### THE PROBLEM
In the data below, one line contains "middle dip: (137, 131)" and a later one contains "pinky tip: (100, 135)". Print both, with every line between them, exactly and alone.

*** Begin section ***

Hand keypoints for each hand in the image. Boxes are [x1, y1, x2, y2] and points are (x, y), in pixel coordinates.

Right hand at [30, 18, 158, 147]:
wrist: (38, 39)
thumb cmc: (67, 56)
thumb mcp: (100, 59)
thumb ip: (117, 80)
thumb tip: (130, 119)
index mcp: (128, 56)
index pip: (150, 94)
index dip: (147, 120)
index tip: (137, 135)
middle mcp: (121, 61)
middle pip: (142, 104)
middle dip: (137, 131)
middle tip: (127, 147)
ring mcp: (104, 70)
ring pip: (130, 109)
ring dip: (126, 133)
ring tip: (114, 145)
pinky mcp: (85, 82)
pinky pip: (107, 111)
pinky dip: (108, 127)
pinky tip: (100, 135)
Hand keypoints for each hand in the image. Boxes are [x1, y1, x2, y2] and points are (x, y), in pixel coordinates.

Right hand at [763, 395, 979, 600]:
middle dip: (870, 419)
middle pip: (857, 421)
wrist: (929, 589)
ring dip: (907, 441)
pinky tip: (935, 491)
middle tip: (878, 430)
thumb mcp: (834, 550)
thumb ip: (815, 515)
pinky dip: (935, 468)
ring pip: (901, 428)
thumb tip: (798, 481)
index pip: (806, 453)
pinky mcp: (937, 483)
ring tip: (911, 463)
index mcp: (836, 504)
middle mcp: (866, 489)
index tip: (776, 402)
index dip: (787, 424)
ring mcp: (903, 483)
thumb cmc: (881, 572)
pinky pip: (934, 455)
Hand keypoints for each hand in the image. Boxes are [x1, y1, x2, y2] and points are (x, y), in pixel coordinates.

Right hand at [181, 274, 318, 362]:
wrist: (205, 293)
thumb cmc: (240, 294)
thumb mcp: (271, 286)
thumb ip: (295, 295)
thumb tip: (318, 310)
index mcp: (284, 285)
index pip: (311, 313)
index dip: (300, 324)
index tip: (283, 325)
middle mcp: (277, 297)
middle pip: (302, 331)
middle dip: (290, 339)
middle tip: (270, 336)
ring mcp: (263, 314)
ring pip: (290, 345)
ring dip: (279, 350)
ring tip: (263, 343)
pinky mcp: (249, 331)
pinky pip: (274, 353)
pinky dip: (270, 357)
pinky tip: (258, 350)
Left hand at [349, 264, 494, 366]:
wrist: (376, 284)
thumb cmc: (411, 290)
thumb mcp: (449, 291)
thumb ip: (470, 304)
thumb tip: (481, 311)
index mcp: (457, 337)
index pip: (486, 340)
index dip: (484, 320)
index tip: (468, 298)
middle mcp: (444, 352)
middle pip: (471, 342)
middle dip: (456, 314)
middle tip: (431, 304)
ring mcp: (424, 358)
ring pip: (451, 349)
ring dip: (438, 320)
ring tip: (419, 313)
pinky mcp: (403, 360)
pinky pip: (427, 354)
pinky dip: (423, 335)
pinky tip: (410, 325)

*** End section ***

### WORKED SOLUTION
middle dip: (137, 131)
middle tip: (127, 147)
ring mcp: (104, 70)
ring pip: (130, 109)
ring dip: (126, 133)
ring tip: (114, 145)
pinky mcp: (85, 82)
pinky pip: (107, 111)
pinky dip: (108, 127)
pinky tip: (100, 135)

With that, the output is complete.